If it seems like scams and con artists are everywhere you look these days, you may be right.

The NJ Division of Consumer Affairs has launched a "Fighting Fraud" campaign. (Stuart Miles, ThinkStock)
The NJ Division of Consumer Affairs has launched a "Fighting Fraud" campaign. (Stuart Miles, ThinkStock)

Things have gotten so bad that the New Jersey Division of Consumer Affairs has launched a "Fighting Fraud" awareness program that will feature a series of seminars and presentations in every county in the Garden State.

"What we're seeing is these scams aren't going away, these criminals are becoming more and more sophisticated," Steve Lee, acting director of a New Jersey Division of Consumer Affairs said at an event in Elizabeth on Tuesday.

He said as the scams become more sophisticated, a growing number of people wind up getting duped, but many may not feel comfortable reporting it.

"I think a lot of people are embarrassed. I think a lot of victims feel like falling victim to scams just happens to dumb people or just happens to people that just aren't all with it and that's just not the truth," he said.

Lee added the only real solution to the problem is to educate people about the dangers these scam artists pose.
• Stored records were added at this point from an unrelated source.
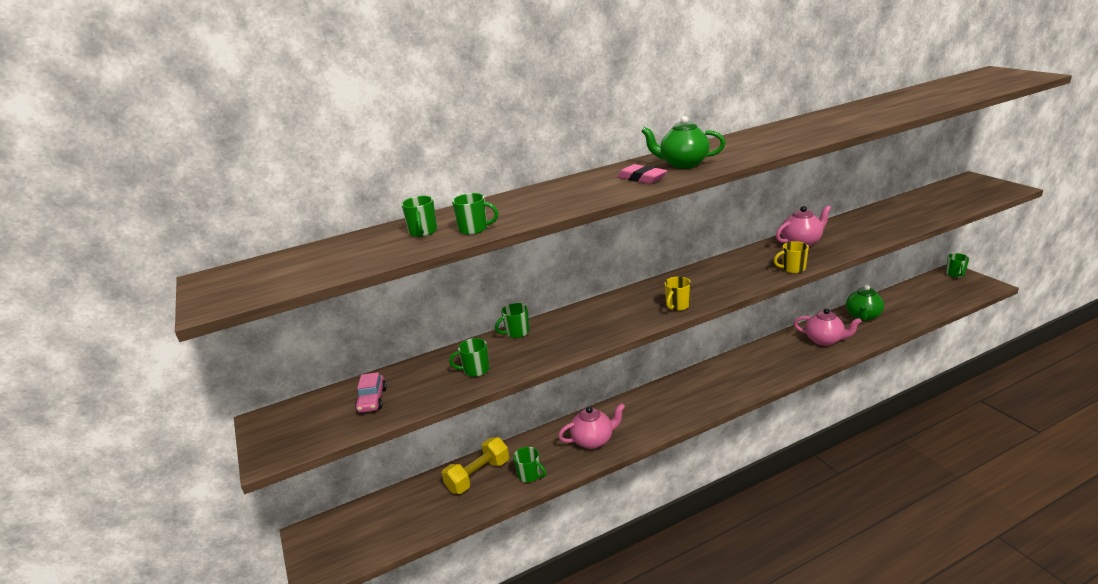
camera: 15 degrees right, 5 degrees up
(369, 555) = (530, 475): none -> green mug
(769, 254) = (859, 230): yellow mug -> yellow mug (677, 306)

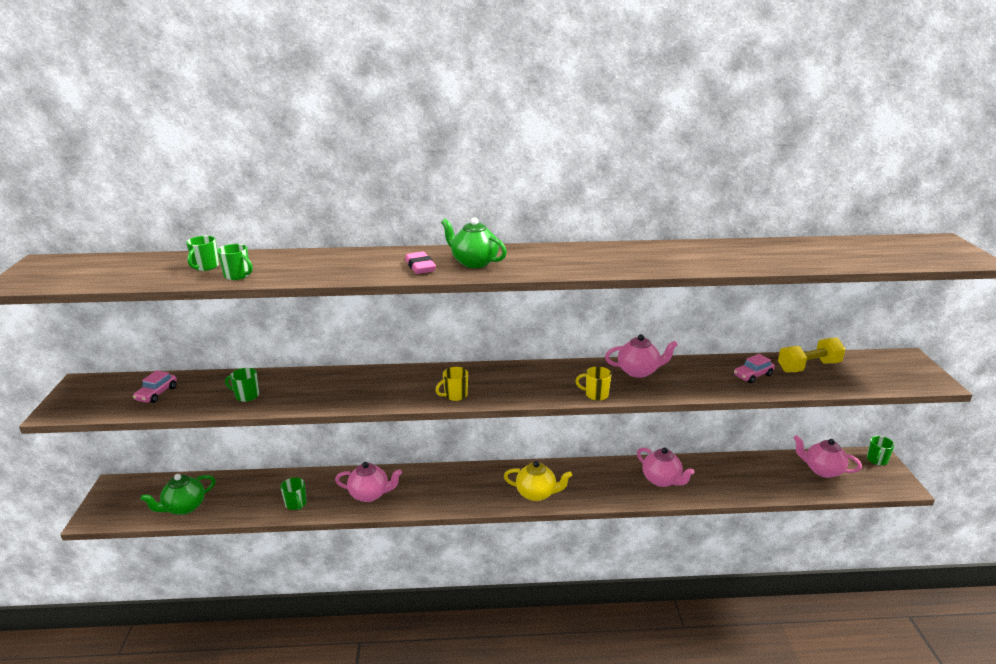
camera: 20 degrees right, 0 degrees up
(478, 476) = (260, 489): yellow dumbbell -> yellow dumbbell (808, 367)
(516, 332) = (310, 375): green mug -> none
(739, 385) = (536, 493): none -> yellow teapot
(863, 316) = (726, 470): green teapot -> green teapot (184, 507)
(888, 220) = (753, 375): none -> pink car
(928, 293) = (822, 470): none -> pink teapot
"I think law enforcement is limited, so we're trying to make sure that people know how to recognize these scams and know how to react to them," he said.

Lee told an overflow crowd at a senior center that scams are happening to all different types of people.

"The victims are college educated, and they're young and old and from cities and suburbs," he said. "There are a lot of victims out there, that  you don't have to feel embarrassed, this happens, we're trying to educate people to make sure they have all the information to fight back."

Right now, Lee said, the most popular scam seems to be the IRS scam.

"People are contacted by criminals purporting to be the IRS and they're being told if you don't pay back taxes now, using these prepaid debit cards, you're going to be put in jail," he said. "These scams just continue to grow and grow, and for every fraudster that's arrested and prosecuted, there are two, three, five, 10 more fraudsters and more scams."

He said people need to stop, think and use common sense.

"You need to double check before you send you money or personal information," he said. "You need to know when something seems too good to be true, it probably is, no one gets something for nothing. If you're approached or contacted, you need to ask yourself, why is this happening, what do I stand to gain, and what do I stand to lose?"

His bottom line advice? Question everything before revealing any personal information.

"Don't fall for stories that don't add up. Ask yourself, if I won the lottery, why would I need to pay money up front? Why does the IRS want me to pay my back taxes using a pre-loaded debit card? Why do I need to keep things secret, why am I sending money overseas? These are all questions - if you stop and think - you'll be asking yourself if you're caught up in a fraud," Lee said.